My parents, Joe, and I signed up to go on a canoe trip through my parents' church that occurred this past Saturday. We met in Kingston Springs, TN (after breakfast at Loveless Cafe) to canoe down the Harpeth River. Being the cook in the family, I was assigned the task of coming up with a picnic lunch that hopefully would not end up at the bottom of the river after a tipped canoe. Sandwiches would've been easy, but I wanted to do something a little different, so I made two salads. We also brought fruit salad, a loaf of French bread that I made in the breadmaker, smoked gouda, smoked turkey, and the last of the oatmeal raisin cookies.


These were the leftovers.

Tuscan Couscous Salad (from Bridget at The Way the Cookie Crumbles)

1 ½ cups couscous
½ teaspoon turmeric
2 cups boiling water
½ cup pine nuts
1 (15-ounce) can small white beans such as navy or Great Northern, rinsed well and drained
1 pint cherry tomatoes, halved
¾ cup shredded fresh basil
1 small red onion, slivered

The dressing:
3 garlic cloves, unpeeled
⅓ cup lemon juice
½ teaspoon salt
Generous seasoning freshly ground pepper
3 tablespoon extra virgin olive oil

1. Place the couscous and turmeric in a large bowl and mix. Pour on the boiling water, stir, and immediately cover the bowl with a large plate. Let sit for 10 minutes. Remove the cover and fluff the couscous with a fork. Let cool.

2. Place the pine nuts and unpeeled garlic cloves in a small skillet and toast over medium heat, tossing often, until golden, about 5 minutes. Watch them carefully because they can easily burn. Let the pine nuts cool, then mix them into the couscous along with the beans, tomatoes, basil, and red onion.

3. Mince the garlic. Place the dressing ingredients in a jar with a tight-fitting lid and shake vigorously. Pour over the couscous mixture and toss well. Let marinate at least 30 minutes before serving. Cover and chill if longer than 30 minutes. Serve at room temperature.

Notes: This makes a lot of salad.
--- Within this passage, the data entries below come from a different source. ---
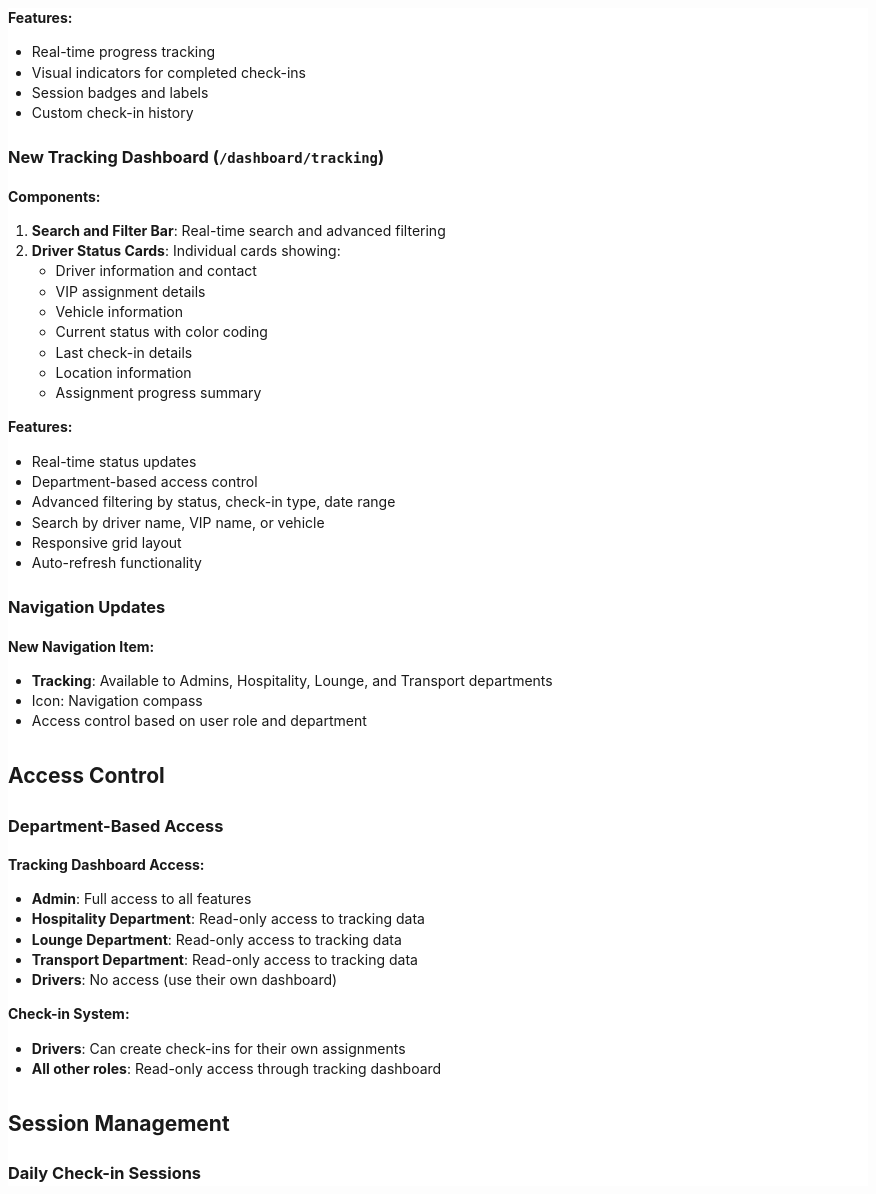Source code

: **Features:**
- Real-time progress tracking
- Visual indicators for completed check-ins
- Session badges and labels
- Custom check-in history

### New Tracking Dashboard (`/dashboard/tracking`)

**Components:**
1. **Search and Filter Bar**: Real-time search and advanced filtering
2. **Driver Status Cards**: Individual cards showing:
   - Driver information and contact
   - VIP assignment details
   - Vehicle information
   - Current status with color coding
   - Last check-in details
   - Location information
   - Assignment progress summary

**Features:**
- Real-time status updates
- Department-based access control
- Advanced filtering by status, check-in type, date range
- Search by driver name, VIP name, or vehicle
- Responsive grid layout
- Auto-refresh functionality

### Navigation Updates

**New Navigation Item:**
- **Tracking**: Available to Admins, Hospitality, Lounge, and Transport departments
- Icon: Navigation compass
- Access control based on user role and department

## Access Control

### Department-Based Access

**Tracking Dashboard Access:**
- **Admin**: Full access to all features
- **Hospitality Department**: Read-only access to tracking data
- **Lounge Department**: Read-only access to tracking data
- **Transport Department**: Read-only access to tracking data
- **Drivers**: No access (use their own dashboard)

**Check-in System:**
- **Drivers**: Can create check-ins for their own assignments
- **All other roles**: Read-only access through tracking dashboard

## Session Management

### Daily Check-in Sessions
We'll be eating leftovers for a while, not that I mind at all.

Corn and Black Bean Salad (adapted from Allrecipes)

Ingredients
  • 1/4 cup balsamic vinegar
  • 2 tablespoons vegetable oil
  • 1/2 teaspoon salt
  • 1/2 teaspoon white sugar
  • 1/2 teaspoon ground black pepper
  • 1/2 teaspoon ground cumin
  • 1 teaspoon chili powder (less if you don't like it quite as spicy as we do)
  • 3 tablespoons chopped fresh cilantro
  • 1 (15 ounce) can black beans, rinsed and drained
  • 1 (8.75 ounce) can sweet corn, drained
  • 1 green bell pepper, chopped
Directions

In a small bowl, mix together balsamic vinegar, oil, salt, sugar, black pepper, cumin, and chili powder.
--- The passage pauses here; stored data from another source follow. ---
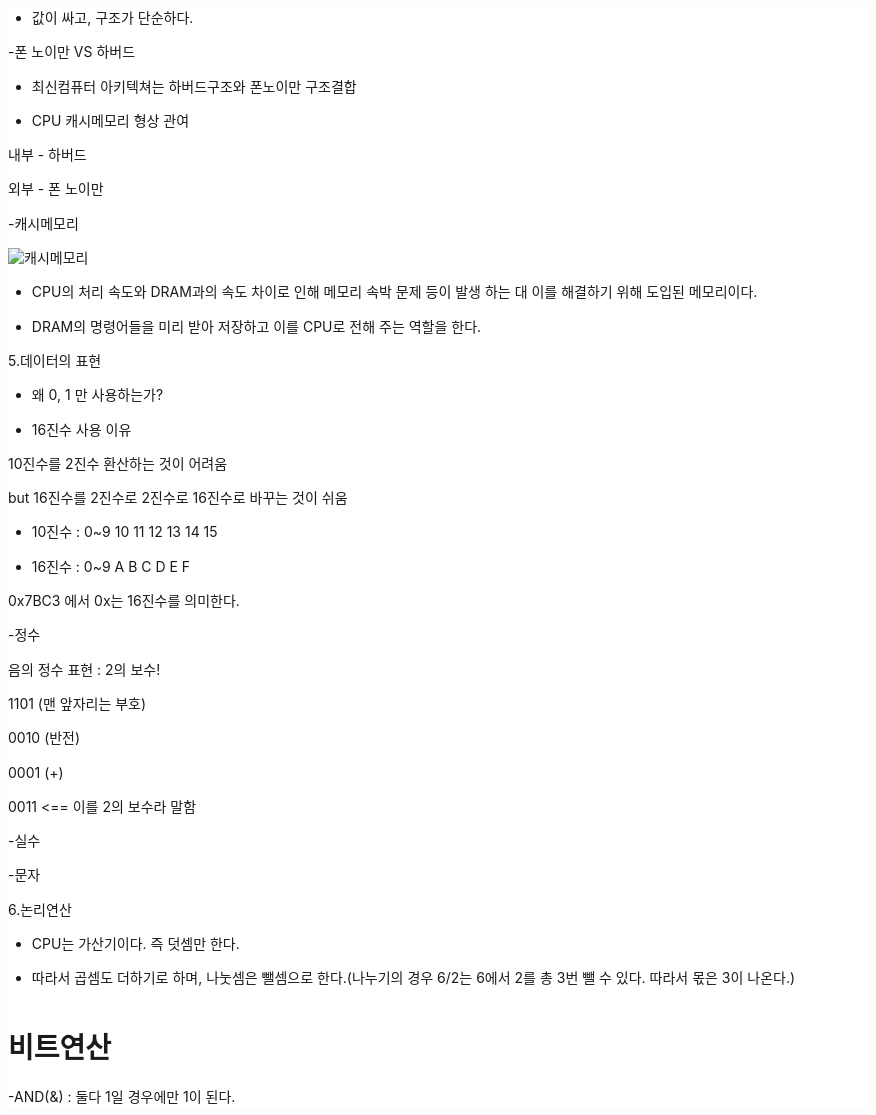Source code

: * 값이 싸고, 구조가 단순하다.



-폰 노이만 VS 하버드

* 최신컴퓨터 아키텍쳐는 하버드구조와 폰노이만 구조결합

* CPU 캐시메모리 형상 관여

 내부 - 하버드

 외부 - 폰 노이만

-캐시메모리

![캐시메모리](https://image-proxy.namuwikiusercontent.com/r/http%3A%2F%2Fcs.uwec.edu%2F~buipj%2Fteaching%2Fcs.352.f12%2Fstatic%2Fimage%2Fmemory_hierarchy.png)

 * CPU의 처리 속도와 DRAM과의 속도 차이로 인해 메모리 속박 문제 등이 발생 하는 대 이를 해결하기 위해 도입된 메모리이다.

 * DRAM의 명령어들을 미리 받아 저장하고 이를 CPU로 전해 주는 역할을 한다.


5.데이터의 표현

 * 왜 0, 1 만 사용하는가?

 * 16진수 사용 이유

  10진수를 2진수 환산하는 것이 어려움

  but 16진수를 2진수로 2진수로 16진수로 바꾸는 것이 쉬움

  * 10진수 : 0~9 10 11 12 13 14 15

  * 16진수 : 0~9 A  B  C  D  E  F

   0x7BC3 에서 0x는 16진수를 의미한다.

-정수

 음의 정수 표현 : 2의 보수!

 1101 (맨 앞자리는 부호)

 0010 (반전)

 0001 (+)

 0011 <== 이를 2의 보수라 말함

-실수

-문자

6.논리연산

* CPU는 가산기이다. 즉 덧셈만 한다.

 - 따라서 곱셈도 더하기로 하며, 나눗셈은 뺄셈으로 한다.(나누기의 경우 6/2는 6에서 2를 총 3번 뺄 수 있다. 따라서 몫은 3이 나온다.)

비트연산
======
-AND(&) :  둘다 1일 경우에만 1이 된다.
In a medium bowl, stir together black beans, corn, and bell pepper. Toss with vinegar and oil dressing, and garnish with cilantro. Cover, and refrigerate overnight.

Notes: This would also be good with some chopped red onion.

Overall, the picnic was a big hit!

3 comments:

What's Cookin Chicago said...

Mmm - both the salads look great. I've made the corn & black bean one I think (they have a few different ones on AllRecipes).

jennifer said...

How'd that canoeing go after starting your push-up challenge?

Anonymous said...

Kira...do your parents go to St. Paul's in Franklin by any chance?